Even more to the point, I think any kind of creative writing is just damned difficult. My wife is an author, with over 20 published books to her name, but it’s not something she simply delivers into a dictation machine as a highly polished end product – she works damned hard, sometimes agonising over sentences, characters or plot points to make everything work in the best, most believable way.
Maybe I should make it very clear at this point that it’s probably just me that finds sketch writing really difficult…! Yes, it’s all about me me me. Well, it is my blog piece this week! In my time I have written many essays, way too many emails, a terrible dissertation or two at university, and tried to make them all as well-written as possible – but writing a comedy sketch is pretty daunting! It’s early days for me, and I hope that with time I will be able to produce more and better sketches, at a faster rate. But right now, it’s a challenge to keep up with my TDS colleagues, whose volume, and quality of output, frankly terrifies me.

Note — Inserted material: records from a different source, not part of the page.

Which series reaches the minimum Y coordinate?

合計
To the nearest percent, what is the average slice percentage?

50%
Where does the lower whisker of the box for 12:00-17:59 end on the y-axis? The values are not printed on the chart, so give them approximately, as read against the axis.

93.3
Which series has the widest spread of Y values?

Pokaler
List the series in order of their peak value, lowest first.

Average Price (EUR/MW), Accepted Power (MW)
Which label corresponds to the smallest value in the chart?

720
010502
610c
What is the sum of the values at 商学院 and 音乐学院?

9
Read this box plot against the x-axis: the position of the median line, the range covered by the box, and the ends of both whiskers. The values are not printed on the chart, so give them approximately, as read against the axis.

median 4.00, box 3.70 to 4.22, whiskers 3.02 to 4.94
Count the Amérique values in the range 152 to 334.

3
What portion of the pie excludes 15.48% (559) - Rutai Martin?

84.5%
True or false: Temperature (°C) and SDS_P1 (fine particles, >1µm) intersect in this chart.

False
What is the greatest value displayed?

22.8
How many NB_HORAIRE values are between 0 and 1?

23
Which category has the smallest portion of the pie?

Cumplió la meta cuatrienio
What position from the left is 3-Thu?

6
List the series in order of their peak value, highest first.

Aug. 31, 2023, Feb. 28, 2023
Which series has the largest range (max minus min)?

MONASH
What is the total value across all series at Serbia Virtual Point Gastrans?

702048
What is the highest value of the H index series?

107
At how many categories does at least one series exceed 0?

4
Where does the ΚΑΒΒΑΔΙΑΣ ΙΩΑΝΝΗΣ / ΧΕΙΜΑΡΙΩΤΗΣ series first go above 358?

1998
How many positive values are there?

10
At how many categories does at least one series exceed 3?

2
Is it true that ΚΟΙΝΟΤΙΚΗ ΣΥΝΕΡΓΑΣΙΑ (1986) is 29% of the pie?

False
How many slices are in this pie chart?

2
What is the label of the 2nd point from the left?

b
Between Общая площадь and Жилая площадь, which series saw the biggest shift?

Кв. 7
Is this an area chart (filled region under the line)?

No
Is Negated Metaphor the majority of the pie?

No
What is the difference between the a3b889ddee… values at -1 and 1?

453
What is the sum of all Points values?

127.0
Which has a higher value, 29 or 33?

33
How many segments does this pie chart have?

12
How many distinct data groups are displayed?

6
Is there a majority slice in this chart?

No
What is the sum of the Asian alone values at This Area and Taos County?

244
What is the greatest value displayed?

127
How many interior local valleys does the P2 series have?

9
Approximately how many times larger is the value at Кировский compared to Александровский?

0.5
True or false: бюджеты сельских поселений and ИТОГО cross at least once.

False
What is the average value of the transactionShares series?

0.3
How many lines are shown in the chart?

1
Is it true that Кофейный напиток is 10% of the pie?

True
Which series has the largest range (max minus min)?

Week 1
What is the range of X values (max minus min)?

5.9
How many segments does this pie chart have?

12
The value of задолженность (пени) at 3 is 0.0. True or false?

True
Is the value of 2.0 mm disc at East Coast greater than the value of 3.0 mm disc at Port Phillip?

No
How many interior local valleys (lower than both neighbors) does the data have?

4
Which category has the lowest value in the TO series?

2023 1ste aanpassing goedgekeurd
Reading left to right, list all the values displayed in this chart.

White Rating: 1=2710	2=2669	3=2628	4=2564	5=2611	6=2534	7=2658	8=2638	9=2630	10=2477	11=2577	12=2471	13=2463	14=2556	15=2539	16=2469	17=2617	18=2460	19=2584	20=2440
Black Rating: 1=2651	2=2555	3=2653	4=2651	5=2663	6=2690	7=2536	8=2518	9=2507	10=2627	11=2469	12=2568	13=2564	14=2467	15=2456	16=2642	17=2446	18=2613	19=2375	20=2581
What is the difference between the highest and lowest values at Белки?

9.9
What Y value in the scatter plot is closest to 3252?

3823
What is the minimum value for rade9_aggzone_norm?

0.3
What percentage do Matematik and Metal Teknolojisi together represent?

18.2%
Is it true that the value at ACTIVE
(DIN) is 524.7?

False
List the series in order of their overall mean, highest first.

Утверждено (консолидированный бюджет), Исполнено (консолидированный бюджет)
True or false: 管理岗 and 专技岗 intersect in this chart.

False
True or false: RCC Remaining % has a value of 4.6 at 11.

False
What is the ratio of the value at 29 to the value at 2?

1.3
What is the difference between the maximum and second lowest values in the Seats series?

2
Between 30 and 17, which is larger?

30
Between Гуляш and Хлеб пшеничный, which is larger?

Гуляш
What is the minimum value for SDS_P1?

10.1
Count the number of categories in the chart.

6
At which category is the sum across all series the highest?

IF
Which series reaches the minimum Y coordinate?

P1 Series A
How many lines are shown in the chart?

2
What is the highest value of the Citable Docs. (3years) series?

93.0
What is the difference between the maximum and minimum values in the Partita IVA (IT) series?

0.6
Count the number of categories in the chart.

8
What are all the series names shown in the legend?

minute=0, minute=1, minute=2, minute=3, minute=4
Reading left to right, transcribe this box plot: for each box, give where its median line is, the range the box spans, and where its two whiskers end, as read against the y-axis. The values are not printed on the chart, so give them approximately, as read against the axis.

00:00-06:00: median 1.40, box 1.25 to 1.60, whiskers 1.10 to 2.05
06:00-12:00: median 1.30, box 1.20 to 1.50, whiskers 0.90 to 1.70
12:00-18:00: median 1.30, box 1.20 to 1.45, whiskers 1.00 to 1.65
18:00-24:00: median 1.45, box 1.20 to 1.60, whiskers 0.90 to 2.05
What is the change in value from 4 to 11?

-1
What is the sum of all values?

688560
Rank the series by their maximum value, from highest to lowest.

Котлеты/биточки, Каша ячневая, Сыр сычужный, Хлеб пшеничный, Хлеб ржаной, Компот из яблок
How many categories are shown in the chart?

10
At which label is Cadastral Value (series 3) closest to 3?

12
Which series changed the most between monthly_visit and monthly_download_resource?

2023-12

How do I write? Well I’ve tried different methods. The method which has proved most successful for me so far is to free-write for 15 minutes. This is effectively a stream of thought-processes put onto the page in my terrible handwriting (I can’t touch-type, alas) with no punctuation; then, after 15 minutes, I go back through what I have written, decipher it (!) and formulate a sketch from those notes. I have to be in the right frame of mind for free-writing to work, and I have to have given some kind of thought to the sketch in advance, but if you were to write continuously for 15 minutes without stopping, you’d discover that you have more time than you might think to gather your thoughts on the page! Without stopping!
Recently I have had a bit more time (thanks, Christmas holidays) to collaborate with some of my TDS chums on writing in a group session. We have always drawn inspiration from our improvisation sessions and shows, riffing ideas off each other, but taking this into a writing sphere has been quite different and really rewarding. The challenge for me is to find the time to be able to do more writing, by myself and in a group, and to stop finding excuses not to write. Needing sleep, for example. Sleep is for wimps! And for people without kids!
Finally, well, almost finally, some thoughts about character. Having a character in mind, partly- or fully-formed, while writing a sketch, is an important part of my approach. I think my sketches are better read aloud than read on the page – there’s an element that isn’t quite there on the pages of my script, and probably should be there, that helps lift the writing – and that’s the character(s).
Some great examples of this, where the characters add another dimension to the (already great) writing – and I am not suggesting that my writing is on a par with the great writers of these sketches – would be the Two Ronnies’ Four Candles sketch (written by Gerald Wiley aka Ronnie Barker), the Victoria Wood sketch Two Soups, and the Monty Python Argument sketch (written by John Cleese and Graham Chapman) – the difference between reading the scripts to yourself (try imagining that you had never seen the sketches before) and then watching them….there’s quite a difference there!
They are all favourites of mine, classic sketches, possibly too well-known now, but they got to be that way for a reason. Because they are that good. It’s a distant target for my own writing, but it’s definitely something to aim for!